> _WHAT THE TASK REQUIRES_
Without the images, print all the entries below exactly as given.

(Version difference data)

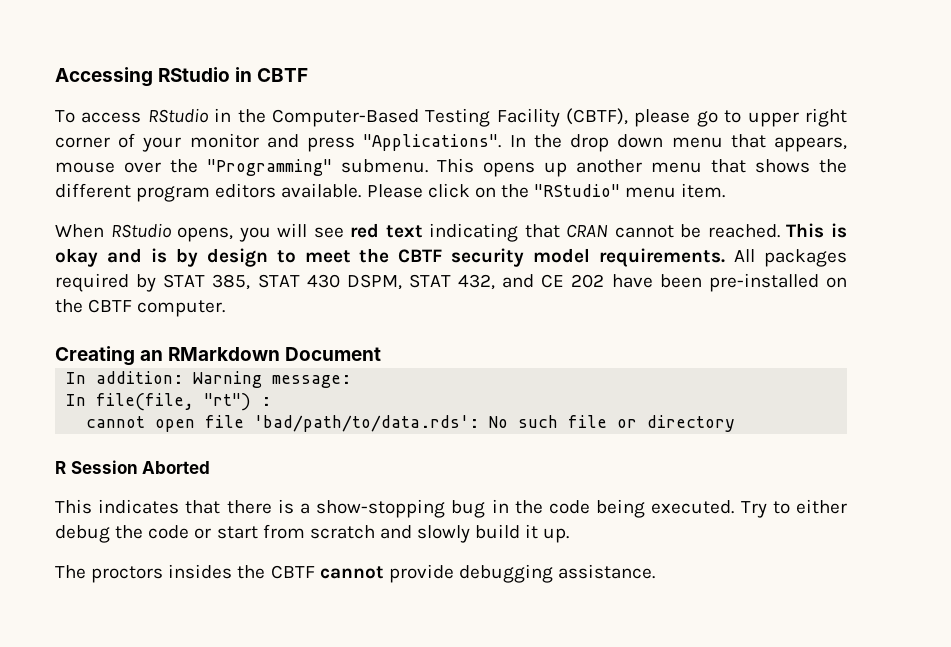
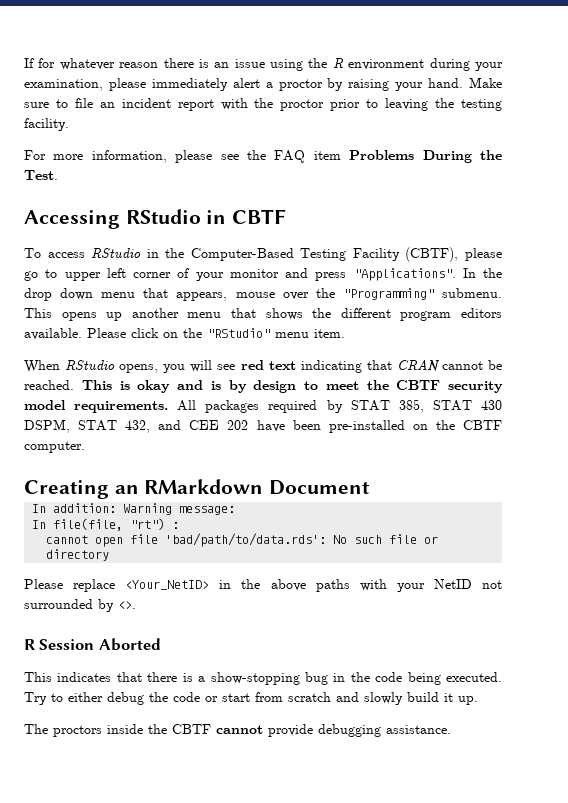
(55, 77) none -> [24,58,503,71] [24,77,502,91] [24,98,502,111] [24,118,69,131] [24,150,502,163] [24,170,58,180] If for whatever reason there is an issue using the R environment during your examination, please immediately alert a proctor by raising your hand. Make sure to file an incident report with the proctor prior to leaving the testing facility. // For more information, please see the FAQ item Problems During the Test. //
[804,108,847,127] right -> [106,268,126,278] left
[541,274,565,288] CE -> [189,420,220,430] CEE
(736, 423) none -> [24,579,503,592] [24,599,136,612] // Please replace <Your_NetID> in the above paths with your NetID not surrounded by <>.
[168,564,233,579] insides -> [107,724,143,734] inside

> _RESPONSE BOX_
(55, 77) none -> [24,58,503,71] [24,77,502,91] [24,98,502,111] [24,118,69,131] [24,150,502,163] [24,170,58,180] If for whatever reason there is an issue using the R environment during your examination, please immediately alert a proctor by raising your hand. Make sure to file an incident report with the proctor prior to leaving the testing facility. // For more information, please see the FAQ item Problems During the Test. //
[804,108,847,127] right -> [106,268,126,278] left
[541,274,565,288] CE -> [189,420,220,430] CEE
(736, 423) none -> [24,579,503,592] [24,599,136,612] // Please replace <Your_NetID> in the above paths with your NetID not surrounded by <>.
[168,564,233,579] insides -> [107,724,143,734] inside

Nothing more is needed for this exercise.